I didn't "hat tip" donnie darko because I learned of someone's naming "cellar door" decades before Mr and Mrs Darko got together.

knox said...

"fluorescent" ??

Shame on you.

Incandescent.

Almost Ali said...

Almost meaningless, all those words by themselves. Each an island unto itself? Even the best need words to help them into the garden.
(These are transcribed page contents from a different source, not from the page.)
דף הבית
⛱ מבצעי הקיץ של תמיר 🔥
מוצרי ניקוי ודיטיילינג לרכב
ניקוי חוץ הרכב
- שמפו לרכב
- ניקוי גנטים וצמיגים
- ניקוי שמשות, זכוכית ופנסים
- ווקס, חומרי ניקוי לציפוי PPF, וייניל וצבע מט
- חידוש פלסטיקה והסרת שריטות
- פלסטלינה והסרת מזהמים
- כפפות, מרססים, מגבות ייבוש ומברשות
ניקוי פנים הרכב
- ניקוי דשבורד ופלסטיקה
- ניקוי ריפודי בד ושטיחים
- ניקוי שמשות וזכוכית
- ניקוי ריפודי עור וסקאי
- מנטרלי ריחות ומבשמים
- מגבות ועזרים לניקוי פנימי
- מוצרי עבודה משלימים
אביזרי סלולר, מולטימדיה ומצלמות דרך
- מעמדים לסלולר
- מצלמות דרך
Like midnight, good, and evil to enter: Midnight in the Garden of Good and Evil

Bob Ellison said...

I'm fond of "onomatopoeia" because it's useful both as a word and as a sentence.

donttread2010 said...

Serendipity wins but only because I thought propinquity was a lock.

ErnieG said...

Not a word, but a phrase, after nearly 50 years, "I do" is still beautiful.

Freeman Hunt said...

Emollient sounds fatty.

I like my words crisp.

Freeman Hunt said...

Saying "emollient" feels like eating a hunk of milk chocolate. Except that there's no chocolate taste. Unsatisfying.

Timon said...

The three most pleasing words in the English language are cellar door soup.

Patrick said...

No word sounds more like what it means than "peon"

Stephen said...

Many of these words have assonance, which is on my most-beautiful list. However, its inclusion would have made this project the butt of too many jokes.

Rosemary in Utah said...

Tucumcari, a city in New Mexico. (Pronounced just like
2 come carry)

Methadras said...

Ungoliant

Armani said...

Tne of the most confusing aspects of Donnie Darko is following the two separate timelines.